Romney looks to use his debate momentum to blunt Obama in Ohio

Mitt Romney looked to boost his post-debate momentum and get in some practice for his next encounter on Wednesday with a town hall meeting in Ohio, where he fielded questions from voters in the crucial battleground sate.

Romney saw a bounce in the polls after his strong performance against President Obama in last week's debate, but Ohio is one state where Obama has fared well since that showdown.


A poll of the Buckeye State released Tuesday by CNN showed the president maintaining a 51-to-47 percent lead, but Romney was hoping to chip away at that advantage with his event in Mount Vernon — the latest in a string of events throughout the state.

Joined onstage by New Jersey Gov. Chris Christie, Romney fielded questions on a variety of topics, from energy to foreign policy.

The Republican presidential nominee was also asked about his recent debate performance, and whether he benefited from not having his words filtered by the media.

Romney responded by joking that he had watched his wife's appearance on "Good Morning America" that morning and, between the segments, got to see some of the attack ads flooding the battleground airwaves.

"Good thing I don't do that very often, because my blood pressure would be very high," Romney quipped.

But Romney said that he appreciated the country's free press and that there were "hundreds of stations" for individuals to choose from.

"I don't worry in the campaign about what the media says, I worry about what I say," Romney said.

Romney and Christie also touted Romney’s vow to expand oil-and-gas drilling on federal lands and waters, and speed up permitting.

They called it a way to boost jobs in the energy and manufacturing sectors, arguing that further expansion of natural-gas development will help keep costs low for chemical companies and other manufacturers that rely on the fuel.

“If I’m president I will double the number of permits and licenses on federal lands and in federal waters and we’re going to get the federal lands and federal waters to produce more energy just like the private sector is doing now on private lands,” he said to applause.

Romney, who has also vowed to approve the Keystone XL oil sands pipeline from Canada, said his energy plans would have a quick effect on U.S. hiring.

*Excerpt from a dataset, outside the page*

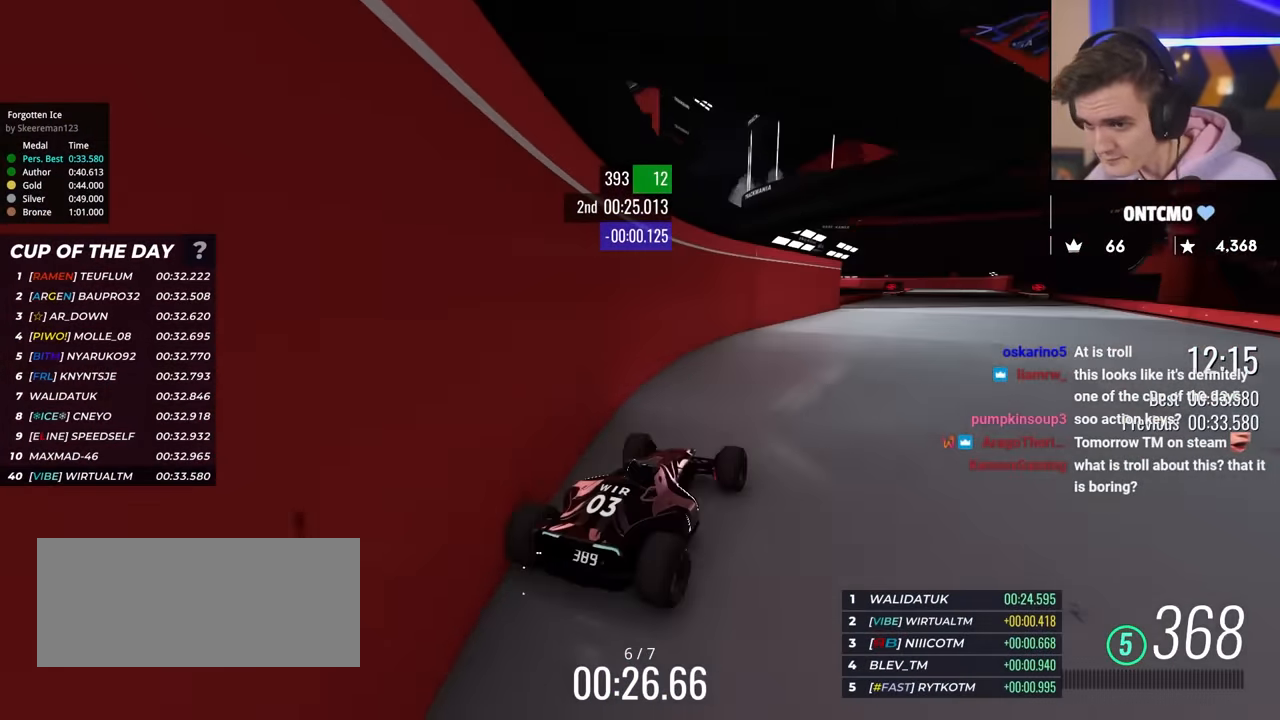
{"keys": ["right", "up"], "events": [[351, "left", "up"], [401, "right", "down"]]}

“You do that and by next May or June you will start seeing a better employment picture here in America,” Romney said, speaking at Ariel Corp., a manufacturer of gas compressors.

Christie said lowering energy costs for manufacturers is a way to counteract movement of jobs to China and eliminate “artificial advantages” that China has. Romney and other critics say China’s currency valuation practices are unfair.

Overall U.S. natural-gas production is at record levels, but Republicans say declines in production on federal lands show that the Obama administration is not doing enough to spur development.

But administration officials note the migration of drilling toward state and private lands is a market-based decision as companies seek out shale gas areas that are often outside of federal lands.

Romney was also pressed about whether he would have vetoed legislation that allowed for terror suspects, including American citizens, to be detained indefinitely.

"I can assure when I become president … I will not do things that interfere with our rights and our freedoms," Romney said, before saying he did support legislation like the Patriot Act that expanded the intelligence-gathering toolbox.

"I will work very hard to assure we use every source of our intelligence and our security personnel to protect American lives," Romney said.

He also reiterated criticisms of Obama's foreign policy, saying he wanted "a military that is so strong we don't have to use it, because people look at it and say, 'I don’t want to test that military.'

"America is the leader of the free world," Romney added. "That doesn't mean we send troops everywhere and we shoot everybody. It means instead we use our considerable economic influence and diplomatic influence to move people."

Romney again told the story of his chance meeting with former Navy SEAL Glen Doherty, one of the four American foreign service workers who died in the terrorist attack on the American diplomatic mission in Benghazi, Libya.

The comments were the first time Romney had mentioned the story since Doherty's mother criticized him to Boston television station WHDH.

"I don't trust Romney," Barbara Doherty said. "He shouldn't make my son's death part of his political agenda. It's wrong to use these brave young men, who wanted freedom for all, to degrade Obama."

Romney will continue to campaign throughout Ohio on Wednesday.

In a statement released by the Obama campaign, Obama spokesman Danny Kanner called the event "a barrage of head-spinning falsehoods."

“Mitt Romney might be willing to say anything to win votes just four weeks before an election, but middle-class families understand that the real Mitt Romney would take us back to the same policies that crashed our economy in the first place," Kanner said.